De Netflix à Twitch : comment les jeunes sont devenus accros aux échecs

Longtemps jugés élitistes, les échecs connaissent un véritable boom chez les jeunes, porté en partie par les réseaux sociaux et le streaming. Une révolution qui dépoussière ce jeu millénaire.

 

Le matin, Alice Brunswick, alias @alicebruns sur Instagram, où elle est suivie par plus de 80 000 abonnés, commence sa journée en jouant aux échecs. « C’est là où mon cerveau est le plus frais, c’est un moment pour moi », précise-t-elle.

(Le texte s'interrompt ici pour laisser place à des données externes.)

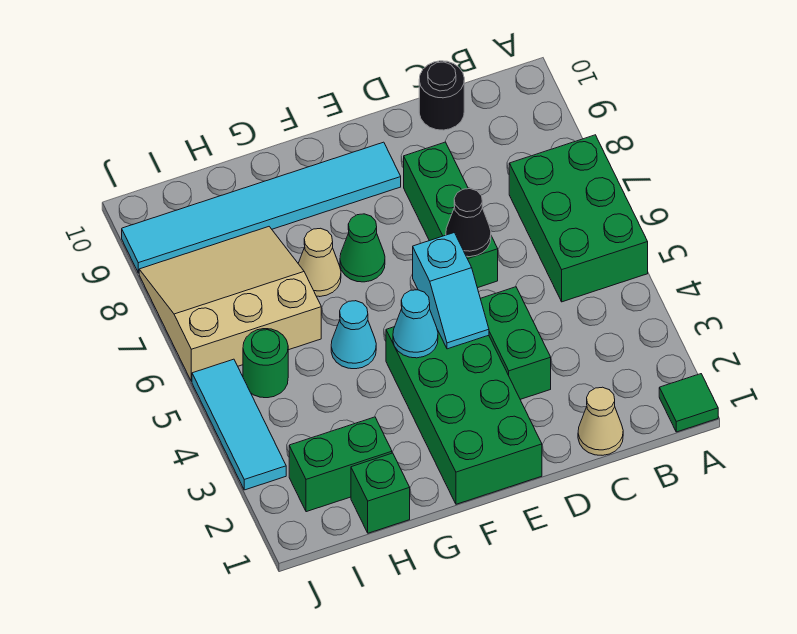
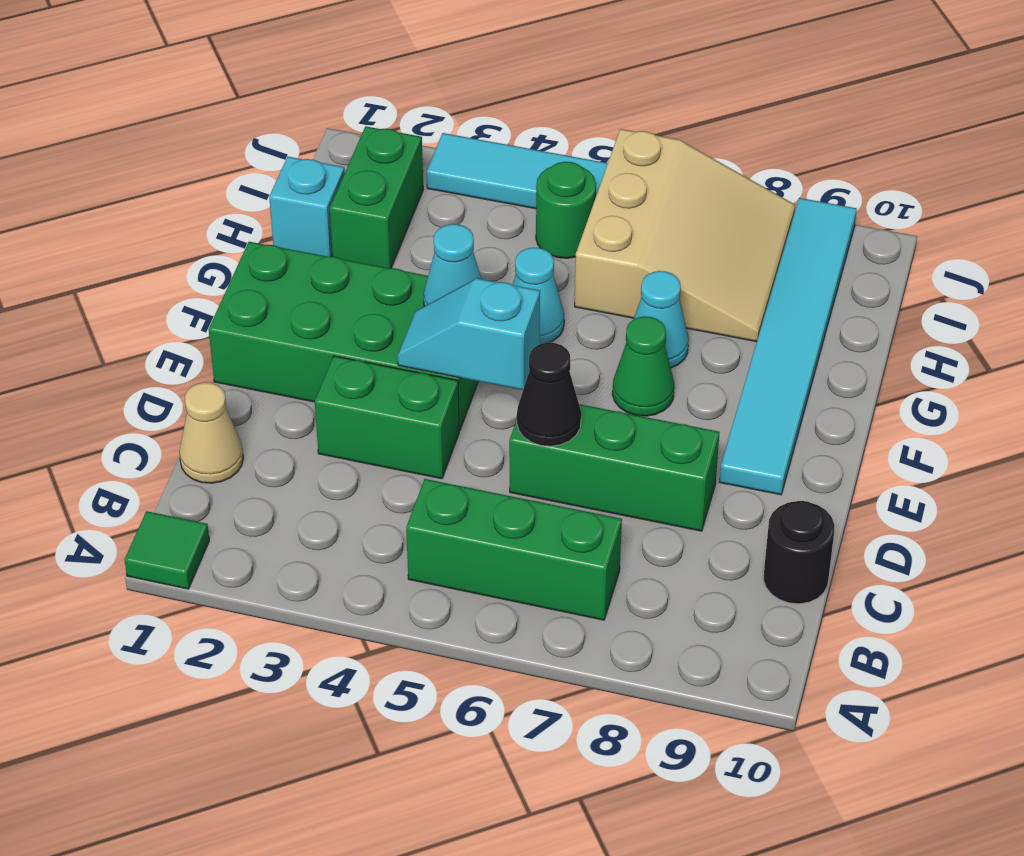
green 2x3 brick [509,135,648,302] -> green 1x3 brick [406,479,622,620]
tan 1x1 cone [298,228,341,297] -> cyan 1x1 cone [634,271,689,368]
green 1x1 brick [351,453,410,533] -> cyan 1x1 brick [269,157,345,257]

Elle se connecte alors – « comme beaucoup de monde » – sur Chess.com, une plateforme et application mobile qui recense près de 50 millions d’utilisateurs mensuels, pour un total de 160 millions de membres.

 

« J’essaie de jouer plusieurs parties par jour », indique la jeune créatrice de contenus de 25 ans, qui a commencé les échecs l’an dernier. Comme elle, de nombreux jeunes joueurs, familiers ou non avec le célèbre plateau bicolore et ses 32 pions, se sont récemment pris de passion pour ce jeu mental, stratégique et chargé d’histoire, des origines lointaines et incertaines du jeu en Inde, vers 600 avant J.-C., aux emblématiques parties disputées durant la guerre froide.

 

Une dynamique, lancée en 2020 par la diffusion, durant le confinement, de la série Le Jeu de la dame sur Netflix, qui s’appuie sur « un terreau favorable », comme l’évoque Éloi Relange, président de la Fédération française d’échecs (FFE) : « Le plus évident est l’explosion des plateformes de jeux en ligne, souligne-t-il. Je vois régulièrement des personnes jouer aux échecs sur leur téléphone dans le métro, ce qui était beaucoup moins fréquent avant. Les streamers, qui s’adressent à un public plutôt jeune, se sont également emparés de ce jeu. »

 

Un sport adapté aux écrans

L’exemple le plus criant remonte au 21 février dernier, lorsque le youtubeur Inoxtag, après son ascension de l’Everest l’an dernier, organise un tournoi d’échecs réunissant certains des streamers les plus populaires auprès des jeunes (Domingo, HugoDécrypte, Maxime Biaggi, Océane, etc.). Diffusée en live, la vidéo enregistre depuis plus d’1,6 million de visionnages et a rassemblé, l’espace d’une soirée, des pratiquants réguliers et des curieux auparavant indifférents à la pratique de ce sport.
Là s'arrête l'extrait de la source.